____ Passage provided

2. As a general rule, one aggrieved by an administrative decision must exhaust his administrative remedies before pursuing a judicial remedy. As the Court of Appeals correctly noted, the APA governs judicial review of orders of the Commission, see Georgia Power Co. v. Campaign for a Prosperous Ga., 255 Ga. 253, 255 (1), 336 S.E.2d 790 (1985), and it requires exhaustion of administrative remedies as a condition precedent to judicial review of an administrative decision under the APA. See Ga. Dept. of Community Health v. Ga. Society of Ambulatory Surgery Centers, 290 Ga. 628, 629, 724 S.E.2d 386 (2012) ("Under the APA, a person cannot seek judicial review of an agency action unless he has exhausted all administrative remedies available within the agency." (Citation and punctuation omitted) ). The APA, however, is not the only source of the exhaustion doctrine. To the contrary, that doctrine predates the APA,3 see, e.g., City Council of Augusta v. Loftis, 156 Ga. 77, 83 (1), 118 S.E. 666 (1923), and it sometimes applies in cases to which the APA does not. See, e.g., City of Suwanee v. Settles Bridge Farm, LLC, 292 Ga. 434, 437, 738 S.E.2d 597 (2013). Indeed, exhaustion is the usual rule whenever one aggrieved by an administrative decision seeks judicial relief of any sort from that decision, whether under the APA or in the form of an equitable remedy, see, e.g., Otwell v. West, 220 Ga. 95, 98 (1) (b), 137 S.E.2d 291 (1964), an extraordinary remedy, see, e.g., O’Callahan v. Aikens, 218 Ga. 46, 46 (3), 126 S.E.2d 212 (1962), or a declaratory judgment, see, e.g., Shelley v. Town of Tyrone, 302 Ga. 297, 303 (2), 806 S.E.2d 535 (2017).4 And even when there is no administrative decision from which judicial relief is sought, the exhaustion doctrine applies as well when the merits of a lawsuit are committed to the exclusive jurisdiction of an administrative agency. See, e.g., First Union Nat. Bank of Ga. v. Independent Ins. Agents of Ga., 197 Ga. App. 227, 228 (1), 398 S.E.2d 254 (1990).

________
____ Provided records

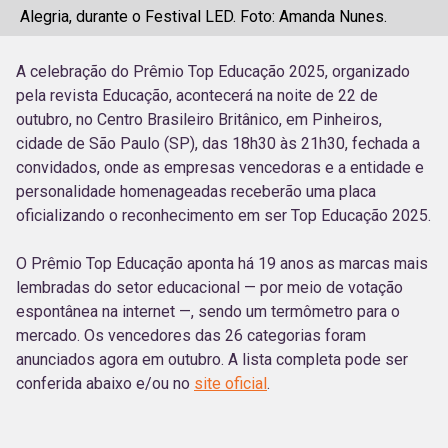
Alegria, durante o Festival LED. Foto: Amanda Nunes.
A celebração do Prêmio Top Educação 2025, organizado
pela revista Educação, acontecerá na noite de 22 de
outubro, no Centro Brasileiro Britânico, em Pinheiros,
cidade de São Paulo (SP), das 18h30 às 21h30, fechada a
convidados, onde as empresas vencedoras e a entidade e
personalidade homenageadas receberão uma placa
oficializando o reconhecimento em ser Top Educação 2025.
O Prêmio Top Educação aponta há 19 anos as marcas mais
lembradas do setor educacional — por meio de votação
espontânea na internet —, sendo um termômetro para o
mercado. Os vencedores das 26 categorias foram
anunciados agora em outubro. A lista completa pode ser
conferida abaixo e/ou no
site oficial
.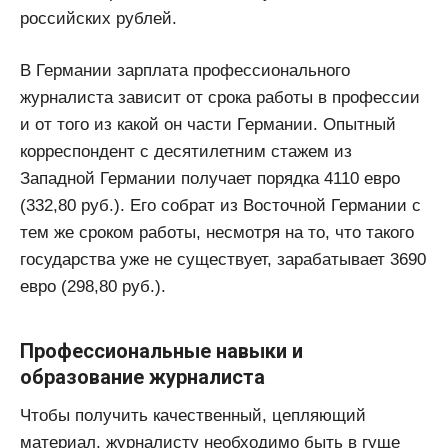
российских рублей.
В Германии зарплата профессионального
журналиста зависит от срока работы в профессии
и от того из какой он части Германии. Опытный
корреспондент с десятилетним стажем из
Западной Германии получает порядка 4110 евро
(332,80 руб.). Его собрат из Восточной Германии с
тем же сроком работы, несмотря на то, что такого
государства уже не существует, зарабатывает 3690
евро (298,80 руб.).
Профессиональные навыки и
образование журналиста
Чтобы получить качественный, цепляющий
материал, журналисту необходимо быть в гуще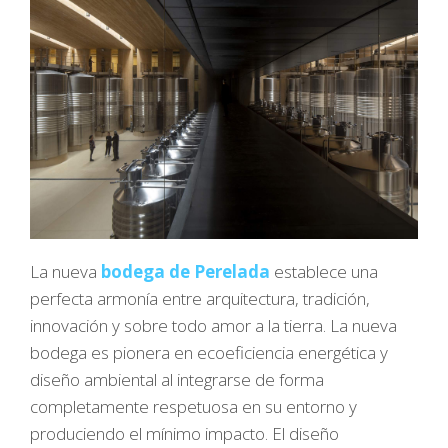
La nueva
bodega de Perelada
establece una
perfecta armonía entre arquitectura, tradición,
innovación y sobre todo amor a la tierra. La nueva
bodega es pionera en ecoeficiencia energética y
diseño ambiental al integrarse de forma
completamente respetuosa en su entorno y
produciendo el mínimo impacto. El diseño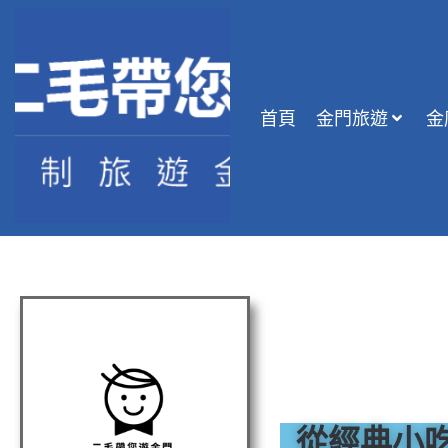
首頁
金門旅遊
金
從經典小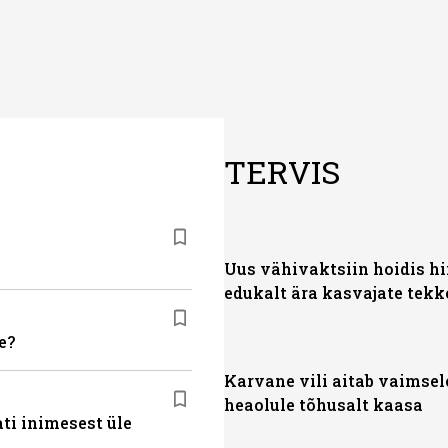
TERVIS
Uus vähivaktsiin hoidis hii
edukalt ära kasvajate tekk
e?
Karvane vili aitab vaimsel
heaolule tõhusalt kaasa
ti inimesest üle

________

* Work instructions *
a: In the passage on the exhaustion doctrine, what does the APA require as a condition precedent to judicial review of an administrative decision?
b: Write the next part of the passage on the exhaustion doctrine, picking up after its final sentence.

* Responses per task *
a: Exhaustion of administrative remedies.

b:
Here, however, the plaintiffs do not seek judicial relief of any kind from the orders of the Commission. They do not dispute that the Commission may authorize the collection of municipal franchise fees, nor do they dispute the propriety or reasonableness of the particular methodology that the Commission has approved for the calculation of municipal franchise fees at issue in this case. Rather, the plaintiffs simply seek to recover damages for the collection of fees allegedly in excess of the amounts authorized by the orders of the Commission. To be sure, the plaintiffs and Georgia Power disagree about what the applicable orders require. That does not mean, however, that anyone is challenging the orders. If Georgia Power is right about what the orders require, then Georgia Power will win this case on the merits. But the case cannot properly be characterized as one in which the plaintiffs seek judicial relief from the orders of the Commission.

Nor is this case one in which the merits are...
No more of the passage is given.